The other television sites were having trouble getting into this war thing. At CTV the war was not allowed to interfere with regular promotions. The home page featured war news plus promos for Canadian Idol and something called the Stars of Neutrogena Contest. Omni (formerly CFMT) ignored the war completely. Its home page reported news about grants for program production, their Bollywood movie schedule, and Lucy Zilio's cooking show . Global is not a Toronto organization, but it does have a Toronto page, whose headline story today was Toronto Fashion Week gives us a turn on the runway.
On screen, Omni made a grudging concession to the war, with Pay Chen periodically announcing that if you had to have war news before the evening you could try MSNBC.com. CBC was its usual earnest self. Much of the early morning was taken up by a close-up of Jack Straw as he fielded questions at a press conference – no crawling messages at the bottom of the screen, no inset shots, no gaudy frame, no nothing.
CTV, on the other hand, was holding a field day for whizbangery.
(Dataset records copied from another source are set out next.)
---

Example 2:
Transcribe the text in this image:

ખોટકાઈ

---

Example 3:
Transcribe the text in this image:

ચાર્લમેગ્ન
Much of their coverage was centred on a big touch-screen monitor, also seen the evening before, on which Seamus O'Regan and Tom Christianson, the military expert of the hour, got all sorts of different screens to pop up and Tom drew lots of splashy red arrows with his telestrator. In between Lisa LaFlamme anchored the show from Doha, talking by satellite with other correspondents in the Gulf with inset close-ups and full screen upper-body shots. For sure someone at CTV had been putting in their countless hours and days of pre-planning.
On the whole, though, CBC's approach was probably closer to being informative. At least they let you get the bullshit from the source instead of through a talking head.
At NEW IMPROVED HEAD, of course, our blog has been providing breaking news about Iraq for months, and continues to do so. We report stories you never see in the mainstream press! And here at the main site we wrote this article. You lucky people.